*** Data in this exercise ***

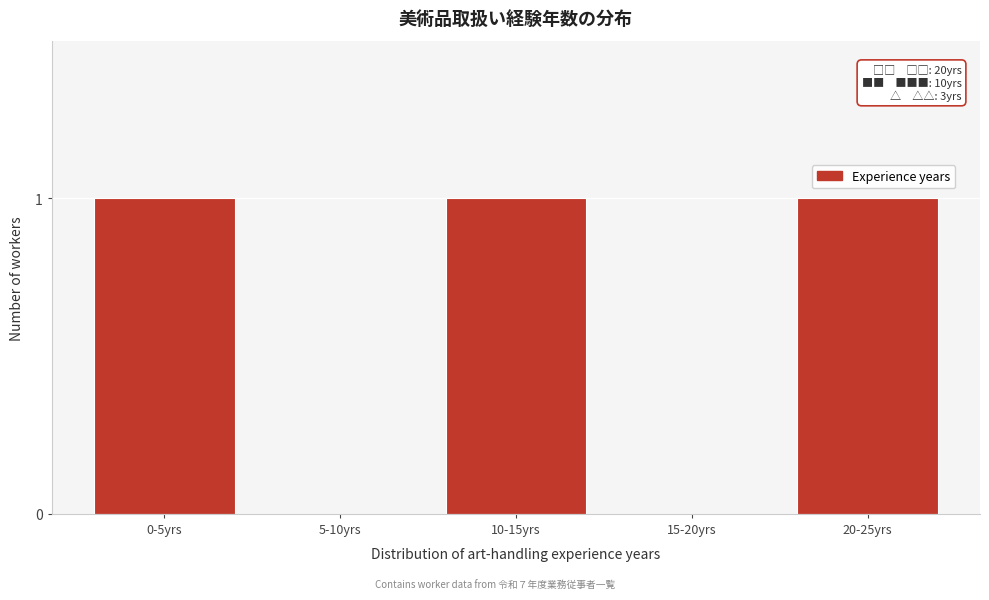

Reading left to right, list all the values displayed in this chart.

0-5yrs=1	5-10yrs=0	10-15yrs=1	15-20yrs=0	20-25yrs=1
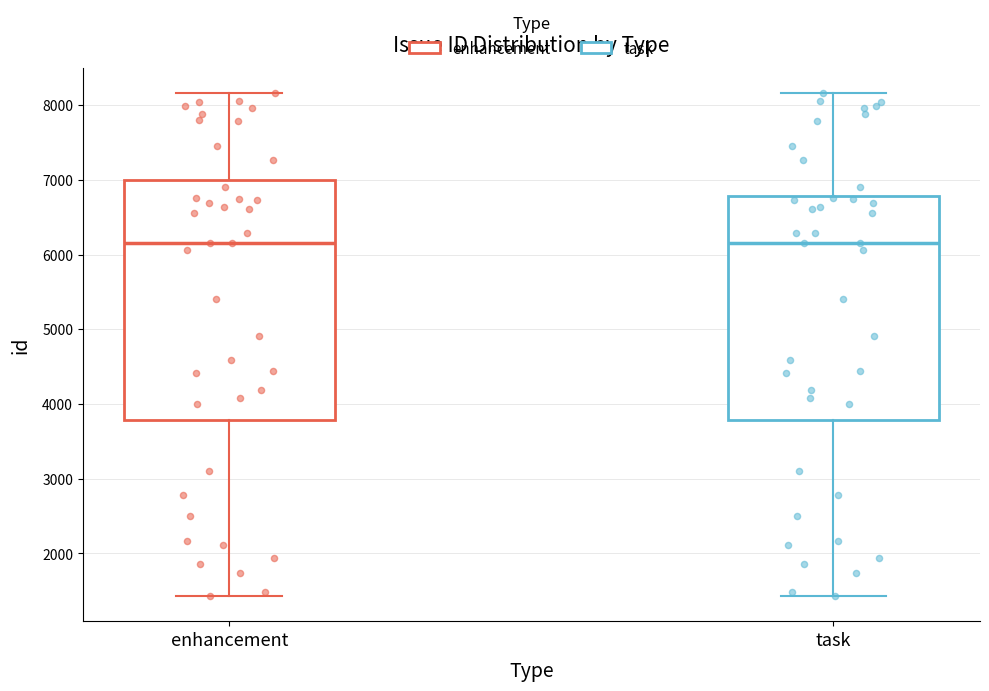

Reading left to right, read every box against the y-axis: the position of its median line, the range the box covers, and the ends of its whiskers. The values are not printed on the chart, so give them approximately, as read against the axis.

enhancement: median 6200, box 3800 to 7000, whiskers 1400 to 8200
task: median 6200, box 3800 to 6800, whiskers 1400 to 8200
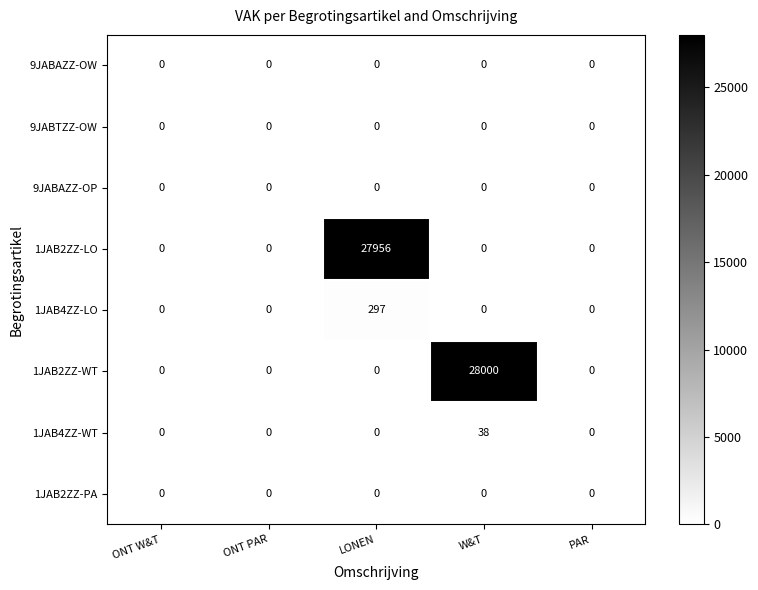

The value of 9JABAZZ-OP at ONT PAR is 0. True or false?

True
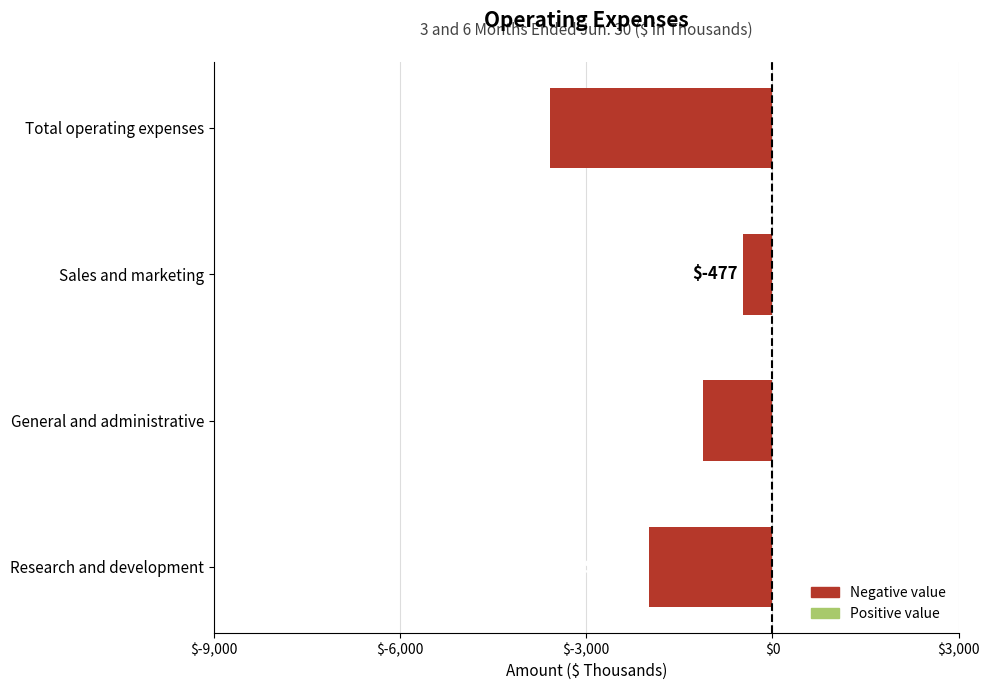

List the labels in order of value, smallest first.

Total operating expenses, Research and development, General and administrative, Sales and marketing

*** End of Data in this exercise ***

Requirement: Rewrite the lines above as a numbered list, skipping blank lines and leaving out the pictures.

Your response:
1. Reading left to right, list all the values displayed in this chart.
2. 0-5yrs=1	5-10yrs=0	10-15yrs=1	15-20yrs=0	20-25yrs=1
3. Reading left to right, read every box against the y-axis: the position of its median line, the range the box covers, and the ends of its whiskers. The values are not printed on the chart, so give them approximately, as read against the axis.
4. enhancement: median 6200, box 3800 to 7000, whiskers 1400 to 8200
5. task: median 6200, box 3800 to 6800, whiskers 1400 to 8200
6. The value of 9JABAZZ-OP at ONT PAR is 0. True or false?
7. True
8. List the labels in order of value, smallest first.
9. Total operating expenses, Research and development, General and administrative, Sales and marketing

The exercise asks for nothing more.